Indexing the Information Age
By Monica Westin
Search engines can locate specific pages among the trillions of objects on the internet thanks to tagging norms established in 1995—the Dublin Core metadata.
Search engines can locate specific pages among the trillions of objects on the internet thanks to tagging norms established in 1995—the Dublin Core metadata.
One weekend in March 1995, a group of librarians and web technologists found themselves in Dublin, Ohio, arguing over what single label should be used to designate the person responsible for the intellectual content of any file that could be found on the World Wide Web. Many were in favor of using something generic and all-inclusive, such as “responsible agent,” but others argued for the label of “author” as the most fundamental and intuitive way to describe the individual creating a document or work. The group then had to decide what to do about the roles of nonauthors who also contributed to any given work, such as editors and illustrators, without unnecessarily expanding the list. New labels were proposed, and the conversation started over.

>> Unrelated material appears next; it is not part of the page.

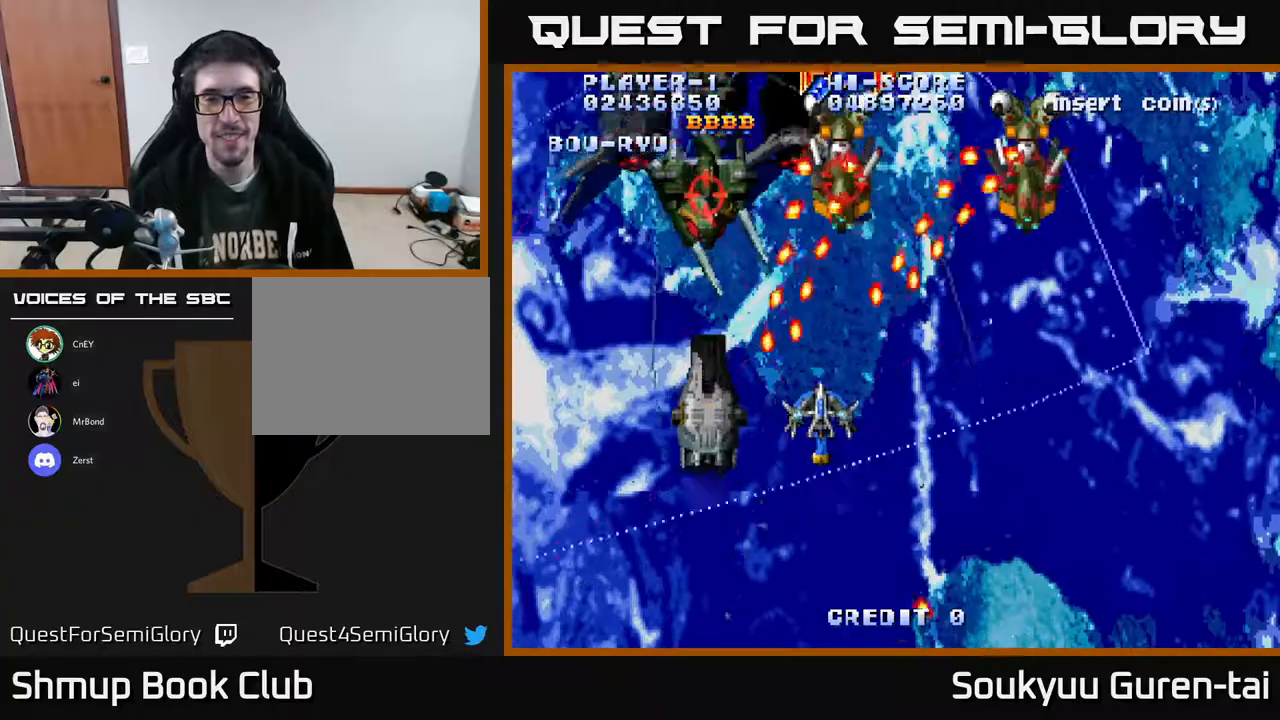
{"buttons": ["A", "DPAD_DOWN", "DPAD_RIGHT"], "right_stick": "center", "events": [[250, "DPAD_UP", "down"], [333, "DPAD_UP", "up"], [400, "DPAD_DOWN", "down"]]}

The group was participating in a workshop hosted by OCLC (at the time the Online Computer Library Center, now officially OCLC, Inc.) and the National Center for Supercomputing Applications (NCSA) in an attempt to create a concise but comprehensive set of tags that could be added to every document, from text files to images and maps, that had been uploaded to the web. Arguments about these hypothetical tags, often based on wildly different assumptions about the future of the internet, raged over the next few days and continued long into the nights. By Saturday afternoon, the workshop organizers were in despair of ever being able to reach any kind of consensus. Yet, by the end of the long weekend, the eclectic crowd had created a radical system for describing and discovering online content that still directly powers web searches today, and which paved the way for how all content is labeled and discovered on the open web.

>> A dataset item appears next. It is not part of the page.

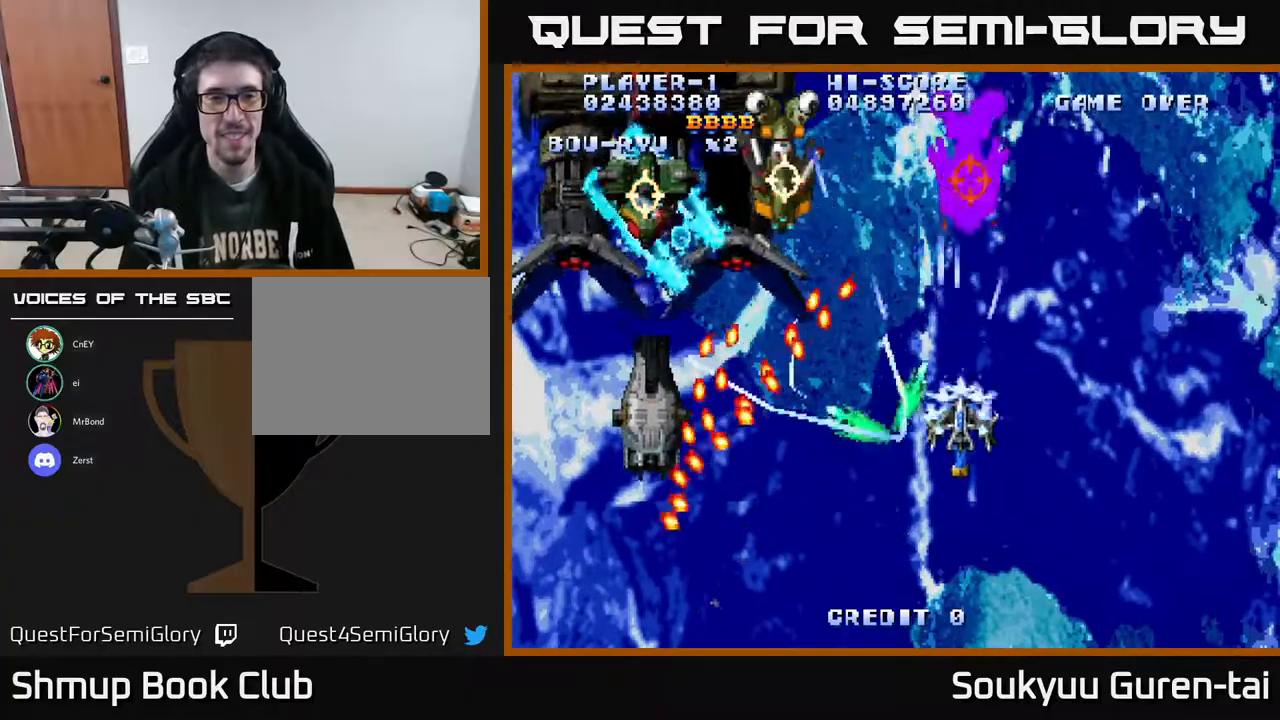
{"buttons": ["A", "DPAD_UP", "DPAD_RIGHT"], "right_stick": "center", "events": [[50, "DPAD_RIGHT", "up"], [100, "DPAD_DOWN", "up"], [400, "DPAD_RIGHT", "down"], [433, "DPAD_UP", "down"]]}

Two recent developments added importance, and pressure, to the 1995 conference: NCSA’s recent launch of the first widely available web browser, Mosaic; and the subsequent rapid pace of content being uploaded online. Mosaic, which became available to the public in 1993, had a graphical point-and-click interface that anyone could use. It removed the need for users to write their own interfaces to explore the web, so suddenly anyone could go online. Public use of the web surged dramatically. Mosaic also allowed users to upload their own text documents, images, and videos, leading to a spike in content scattered across the web. Meanwhile, a large and growing set of scholarly materials had been moving online throughout the early 1990s, and university librarians were among the first people flagging how difficult these files were to find.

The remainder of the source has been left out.